Since I was moderating the panel and keeping things moving, i couldn’t take detailed notes. So this is more of a stream of what I remember than any attempt to be comprehensive.
The general opinion of everyone is that capacity of emulation was keeping up with what they needed. While everyone would always love more, they were managing with what they had. Since the underlying technology of emulation are FPGAs and since they improve on the same Moore’s Law trajectory as the designs being emulated, this will probably continue. However, all the panelists felt that performance was not improving as fast as they needed. Unfortunately, nobody was forseeing any miracle breakthrough, just gradual improvement.
Emulation has clearly gone mainstream. Not that long ago, emulation was very expensive and very hard to use, taking weeks if not months to bring up a design satisfactorily. As a result it was used almost entirely by the most advanced designs with the biggest design budgets, on a dedicated project basis. Now, all the companies represented on the panel had emulation farms which were shared among many designs. Although emulation can be used to simply “run vectors”, the primary use was to enable early software and firmware development.
One challenge is that chip designers don’t really understand embedded software development, and software developers don’t understand chip design.

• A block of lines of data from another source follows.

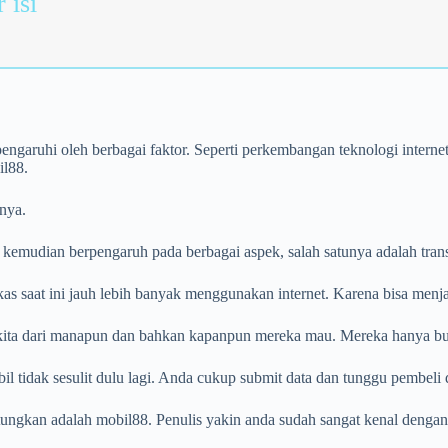
 isi
 pengaruhi oleh berbagai faktor. Seperti perkembangan teknologi intern
il88.
nya.
emudian berpengaruh pada berbagai aspek, salah satunya adalah transak
kas saat ini jauh lebih banyak menggunakan internet. Karena bisa menj
l kita dari manapun dan bahkan kapanpun mereka mau. Mereka hanya but
 tidak sesulit dulu lagi. Anda cukup submit data dan tunggu pembeli 
ngkan adalah mobil88. Penulis yakin anda sudah sangat kenal dengan 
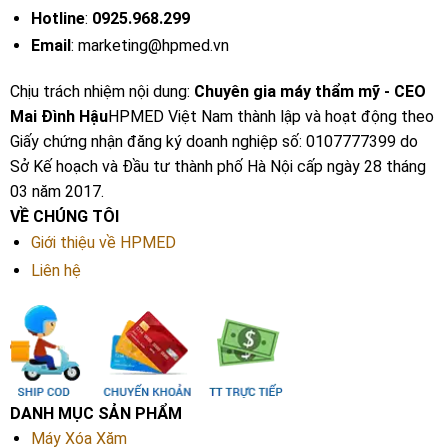
Hotline
:
0925.968.299
Email
: marketing@hpmed.vn
Chịu trách nhiệm nội dung:
Chuyên gia máy thẩm mỹ - CEO
Mai Đình Hậu
HPMED Việt Nam thành lập và hoạt động theo
Giấy chứng nhận đăng ký doanh nghiệp số: 0107777399 do
Sở Kế hoạch và Đầu tư thành phố Hà Nội cấp ngày 28 tháng
03 năm 2017.
VỀ CHÚNG TÔI
Giới thiệu về HPMED
Liên hệ
DANH MỤC SẢN PHẨM
Máy Xóa Xăm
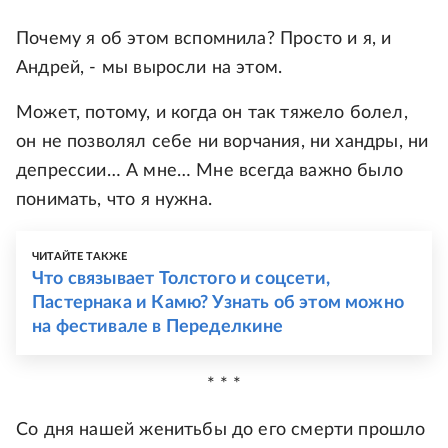
Почему я об этом вспомнила? Просто и я, и
Андрей, - мы выросли на этом.
Может, потому, и когда он так тяжело болел,
он не позволял себе ни ворчания, ни хандры, ни
депрессии… А мне… Мне всегда важно было
понимать, что я нужна.
ЧИТАЙТЕ ТАКЖЕ
Что связывает Толстого и соцсети,
Пастернака и Камю? Узнать об этом можно
на фестивале в Переделкине
* * *
Со дня нашей женитьбы до его смерти прошло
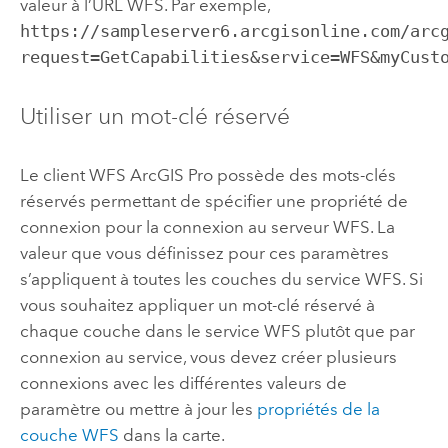
valeur à l’URL WFS. Par exemple,
https://sampleserver6.arcgisonline.com/arc
request=GetCapabilities&service=WFS&myCust
Utiliser un mot-clé réservé
Le client WFS
ArcGIS Pro
possède des mots-clés
réservés permettant de spécifier une propriété de
connexion pour la connexion au serveur WFS. La
valeur que vous définissez pour ces paramètres
s’appliquent à toutes les couches du service WFS. Si
vous souhaitez appliquer un mot-clé réservé à
chaque couche dans le service WFS plutôt que par
connexion au service, vous devez créer plusieurs
connexions avec les différentes valeurs de
paramètre ou mettre à jour les
propriétés de la
couche WFS
dans la carte.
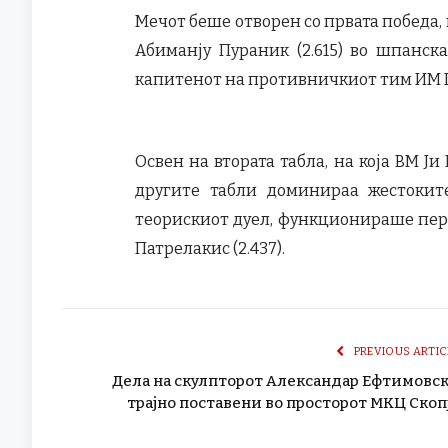
Мечот беше отворен со првата победа, к
Абиманју Пураник (2.615) во шпанс
капитенот на противничкиот тим ИМ Па
Освен на втората табла, на која ВМ Ј
другите табли доминираа жестоките
теорискиот дуел, функционираше пер
Патрелакис (2.437).
PREVIOUS ARTIC
Дела на скулпторот Александар Ефтимовс
трајно поставени во просторот МКЦ Скоп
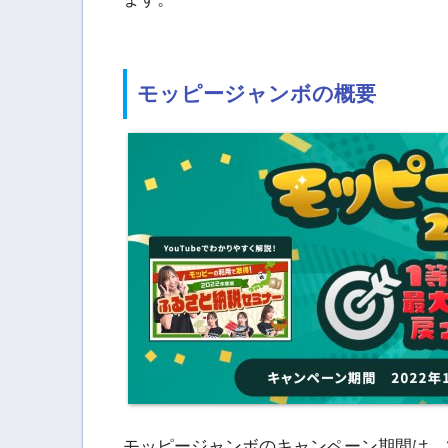
モッピージャンボの概要
モッピージャンボのキャンペーン期間は、20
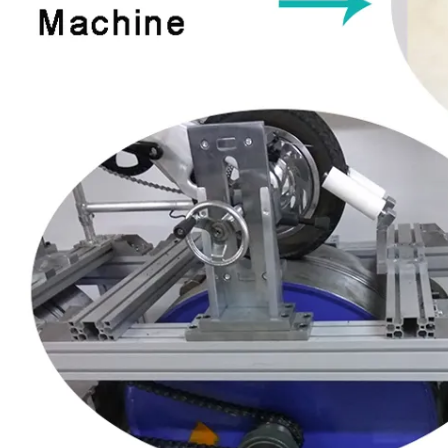
Phanh đĩa mô-men xoắn cao
Động cơ xe tay ga điện phanh
Động cơ xe tay ga điện 10
trống 10 inch BLDC
inch 500W
Động cơ xe máy điện mô-men
xoắn cao 8,5 inch 10 inch
Send Your Inquiry
Tên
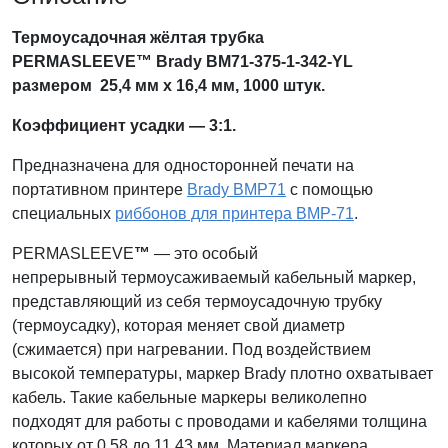
Термоусадочная жёлтая трубка
PERMASLEEVE™ Brady BM71-375-1-342-YL
размером 25,4 мм х 16,4 мм, 1000 штук
.
Коэффициент усадки — 3:1.
Предназначена для односторонней печати на
портативном принтере
Brady BMP71
с помощью
специальных
риббонов для принтера BMP-71
.
PERMASLEEVE
™
— это особый
непрерывный термоусаживаемый кабельный маркер,
представляющий из себя термоусадочную трубку
(термоусадку), которая меняет свой диаметр
(сжимается) при нагревании. Под воздействием
высокой температуры, маркер Brady плотно охватывает
кабель. Такие кабельные маркеры великолепно
подходят для работы с проводами и кабелями толщина
которых от 0,58 до 11,43 мм. Материал маркера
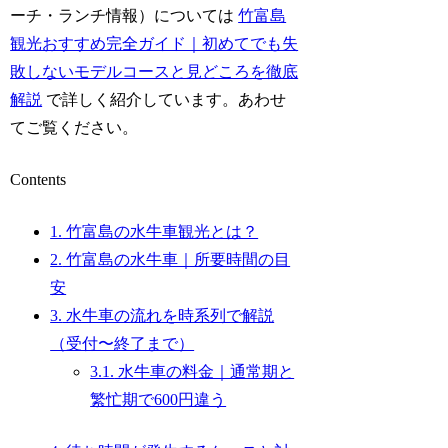
ーチ・ランチ情報）については
竹富島
観光おすすめ完全ガイド｜初めてでも失
敗しないモデルコースと見どころを徹底
解説
で詳しく紹介しています。あわせ
てご覧ください。
Contents
1.
竹富島の水牛車観光とは？
2.
竹富島の水牛車｜所要時間の目
安
3.
水牛車の流れを時系列で解説
（受付〜終了まで）
3.1.
水牛車の料金｜通常期と
繁忙期で600円違う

Clearly they use different tools in their day-to-day environments. But emulation based software development clearly straddles this divide and there is a need for engineers with a better understanding of both sides of the coin.
I asked about how they and their teams went about justifying the investment in emulation. Although it is still a lot cheaper than it used to be, it is still not cheap. Generally, fear of a bug leaking out into the field was a big driver, especially for the initial investment in emulation when it was getting added to the standard design flow. Later one, once established, incremental investment was easier to justify since it scaled with the size and number of designs just like any other EDA tool.